Mientras las empresas del sector se enfrentan a un fuerte y continuo aumento de los precios del combustible, lo que pone en peligro su estabilidad financiera, no se han anunciado medidas concretas e inmediatas. Esta falta de respuesta operativa resulta incomprensible dada la gravedad de la situación.
Ante esta inacción, el sector insta solemnemente al Gobierno a que comprenda plenamente la urgencia y tome medidas concretas sin demora para evitar un rápido deterioro del tejido económico del transporte por carretera.
El transporte por carretera, un eslabón fundamental de la economía francesa, está sufriendo las consecuencias de una presión insostenible:
.- De las cargas que explotan instantáneamente
.- De los pagos recibidos con retraso
.- Tensiones en los márgenes, que ya se encuentran en mínimos históricos
En este contexto, muchas empresas se enfrentan ahora a graves problemas de liquidez , con un riesgo real de paralizar sus vehículos o incluso de cesar sus operaciones a muy corto plazo.
Los profesionales del sector esperaban medidas de emergencia, en particular apoyo financiero, garantías estatales sobre los pedidos de combustible pendientes, ajustes rápidos a los mecanismos de indexación, especialmente para los contratos públicos, y desgravaciones fiscales. Hasta el momento, solo han recibido compromisos para realizar estudios y sugerencias para su consideración, sin un calendario ni decisiones concretas.

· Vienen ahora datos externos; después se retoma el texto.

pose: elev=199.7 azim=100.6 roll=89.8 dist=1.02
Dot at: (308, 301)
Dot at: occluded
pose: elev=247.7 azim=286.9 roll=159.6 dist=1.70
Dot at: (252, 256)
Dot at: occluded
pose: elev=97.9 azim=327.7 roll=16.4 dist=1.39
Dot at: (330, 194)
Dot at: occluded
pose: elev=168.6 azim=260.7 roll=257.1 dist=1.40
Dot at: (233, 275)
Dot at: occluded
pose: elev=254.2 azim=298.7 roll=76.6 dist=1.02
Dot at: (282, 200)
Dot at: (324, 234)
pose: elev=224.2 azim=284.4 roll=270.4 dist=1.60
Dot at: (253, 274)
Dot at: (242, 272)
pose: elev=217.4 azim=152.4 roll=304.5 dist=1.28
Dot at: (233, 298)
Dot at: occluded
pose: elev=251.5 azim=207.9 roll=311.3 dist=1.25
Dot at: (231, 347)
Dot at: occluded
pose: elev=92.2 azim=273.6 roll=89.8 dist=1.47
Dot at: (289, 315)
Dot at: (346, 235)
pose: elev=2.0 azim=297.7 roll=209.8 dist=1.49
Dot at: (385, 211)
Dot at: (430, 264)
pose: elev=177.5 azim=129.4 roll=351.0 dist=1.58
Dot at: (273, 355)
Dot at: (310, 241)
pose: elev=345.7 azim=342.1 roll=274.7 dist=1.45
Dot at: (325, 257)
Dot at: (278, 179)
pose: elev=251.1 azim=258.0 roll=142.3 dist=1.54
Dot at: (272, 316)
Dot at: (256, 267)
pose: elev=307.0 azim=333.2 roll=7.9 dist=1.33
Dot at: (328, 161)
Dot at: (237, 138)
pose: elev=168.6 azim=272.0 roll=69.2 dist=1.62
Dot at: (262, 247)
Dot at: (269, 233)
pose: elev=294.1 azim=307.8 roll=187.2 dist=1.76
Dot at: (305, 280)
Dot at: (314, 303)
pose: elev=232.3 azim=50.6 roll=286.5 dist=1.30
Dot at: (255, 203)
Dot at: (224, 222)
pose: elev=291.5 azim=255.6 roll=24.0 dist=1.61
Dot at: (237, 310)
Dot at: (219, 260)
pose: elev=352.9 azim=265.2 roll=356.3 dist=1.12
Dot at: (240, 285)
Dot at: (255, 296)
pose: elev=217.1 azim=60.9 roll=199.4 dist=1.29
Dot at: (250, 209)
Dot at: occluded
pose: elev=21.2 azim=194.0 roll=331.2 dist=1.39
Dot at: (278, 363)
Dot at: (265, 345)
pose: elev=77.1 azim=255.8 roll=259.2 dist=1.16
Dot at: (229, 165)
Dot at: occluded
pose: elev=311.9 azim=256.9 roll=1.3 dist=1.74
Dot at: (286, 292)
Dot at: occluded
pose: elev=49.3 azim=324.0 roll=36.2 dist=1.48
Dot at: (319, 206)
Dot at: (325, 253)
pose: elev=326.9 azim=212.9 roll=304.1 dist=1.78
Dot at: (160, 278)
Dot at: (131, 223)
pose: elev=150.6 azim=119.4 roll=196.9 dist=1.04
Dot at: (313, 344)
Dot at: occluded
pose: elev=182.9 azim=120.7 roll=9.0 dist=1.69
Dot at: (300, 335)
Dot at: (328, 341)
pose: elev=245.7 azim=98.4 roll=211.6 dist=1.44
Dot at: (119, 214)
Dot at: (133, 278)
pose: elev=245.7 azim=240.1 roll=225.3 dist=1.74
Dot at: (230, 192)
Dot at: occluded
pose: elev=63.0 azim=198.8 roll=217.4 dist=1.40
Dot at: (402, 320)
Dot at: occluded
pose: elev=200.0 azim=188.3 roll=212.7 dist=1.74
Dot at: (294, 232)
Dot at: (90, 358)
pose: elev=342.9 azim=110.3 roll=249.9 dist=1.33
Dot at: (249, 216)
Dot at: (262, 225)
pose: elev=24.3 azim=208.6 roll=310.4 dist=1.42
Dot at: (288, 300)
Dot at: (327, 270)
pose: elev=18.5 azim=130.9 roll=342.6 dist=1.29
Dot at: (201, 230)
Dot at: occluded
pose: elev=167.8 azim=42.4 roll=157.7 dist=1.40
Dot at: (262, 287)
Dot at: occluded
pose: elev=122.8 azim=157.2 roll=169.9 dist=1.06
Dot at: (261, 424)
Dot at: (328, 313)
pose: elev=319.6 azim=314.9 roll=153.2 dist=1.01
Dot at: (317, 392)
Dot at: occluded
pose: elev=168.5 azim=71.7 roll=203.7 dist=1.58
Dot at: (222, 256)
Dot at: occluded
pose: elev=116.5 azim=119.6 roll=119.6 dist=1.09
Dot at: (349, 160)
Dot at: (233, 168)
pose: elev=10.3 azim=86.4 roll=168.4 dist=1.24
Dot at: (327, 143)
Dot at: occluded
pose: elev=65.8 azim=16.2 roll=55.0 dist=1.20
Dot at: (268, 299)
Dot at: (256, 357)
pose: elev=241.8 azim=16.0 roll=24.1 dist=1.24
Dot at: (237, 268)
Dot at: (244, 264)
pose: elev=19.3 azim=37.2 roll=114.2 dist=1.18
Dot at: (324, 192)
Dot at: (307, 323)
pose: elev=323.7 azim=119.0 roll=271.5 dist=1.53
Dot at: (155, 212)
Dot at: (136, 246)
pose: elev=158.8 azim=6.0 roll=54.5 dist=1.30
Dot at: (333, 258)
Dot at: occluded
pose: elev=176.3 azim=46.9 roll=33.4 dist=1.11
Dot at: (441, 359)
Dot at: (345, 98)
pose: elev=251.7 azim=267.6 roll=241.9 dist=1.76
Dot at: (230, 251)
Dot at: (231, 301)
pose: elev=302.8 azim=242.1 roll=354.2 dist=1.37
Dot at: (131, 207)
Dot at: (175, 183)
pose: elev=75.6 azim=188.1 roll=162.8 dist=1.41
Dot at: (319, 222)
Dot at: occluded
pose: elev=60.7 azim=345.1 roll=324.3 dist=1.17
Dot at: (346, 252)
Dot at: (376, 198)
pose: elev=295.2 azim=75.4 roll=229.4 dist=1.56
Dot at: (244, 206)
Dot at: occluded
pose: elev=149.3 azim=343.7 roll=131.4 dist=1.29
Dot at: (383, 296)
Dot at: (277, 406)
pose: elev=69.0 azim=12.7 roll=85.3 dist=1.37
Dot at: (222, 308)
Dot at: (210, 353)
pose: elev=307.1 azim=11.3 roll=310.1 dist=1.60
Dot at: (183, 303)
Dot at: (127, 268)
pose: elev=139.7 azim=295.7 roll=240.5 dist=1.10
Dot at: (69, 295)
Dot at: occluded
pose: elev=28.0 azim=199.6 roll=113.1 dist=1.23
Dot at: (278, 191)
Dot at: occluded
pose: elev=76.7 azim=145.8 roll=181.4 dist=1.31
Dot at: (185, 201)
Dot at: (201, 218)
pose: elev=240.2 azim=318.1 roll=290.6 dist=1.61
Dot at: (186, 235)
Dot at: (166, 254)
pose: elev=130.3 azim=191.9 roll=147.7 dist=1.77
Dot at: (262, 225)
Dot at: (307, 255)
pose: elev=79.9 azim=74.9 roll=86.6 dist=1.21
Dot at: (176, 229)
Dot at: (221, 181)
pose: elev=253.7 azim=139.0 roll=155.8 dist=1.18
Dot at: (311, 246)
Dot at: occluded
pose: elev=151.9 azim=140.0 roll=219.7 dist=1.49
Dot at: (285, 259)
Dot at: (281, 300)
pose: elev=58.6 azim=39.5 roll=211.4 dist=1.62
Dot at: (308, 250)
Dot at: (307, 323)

Las asociaciones FNTR y la OTRE están a la espera de la introducción de ayudas específicas y excepcionales por vehículo, la única forma de compensar las pérdidas acumuladas desde el inicio de la crisis debido al alza vertiginosa de los precios del combustible.
Ante una situación que se deteriora día a día y una crisis cuya duración nadie puede predecir, la falta de medidas concretas resulta incomprensible. Cada día que pasa sin actuar debilita aún más a las empresas, acelera el riesgo de quiebras y amenaza directamente miles de puestos de trabajo.
Esta situación resulta aún más preocupante, ya que algunos países europeos ya han puesto en marcha mecanismos de apoyo específicos para el transporte por carretera.
Nuestras organizaciones profesionales advierten solemnemente que el costo de la inacción superará con creces el del apoyo inmediato y específico a las finanzas públicas. Negarse a actuar hoy implica el riesgo de tener que gestionar mañana una grave crisis económica y social en un sector esencial para la vida de la nación.
Las asociaciones francesas de transportistas FNTR y la OTRE, afirman que permanecen movilizadas y decididas a obtener la ayuda adecuada lo antes posible.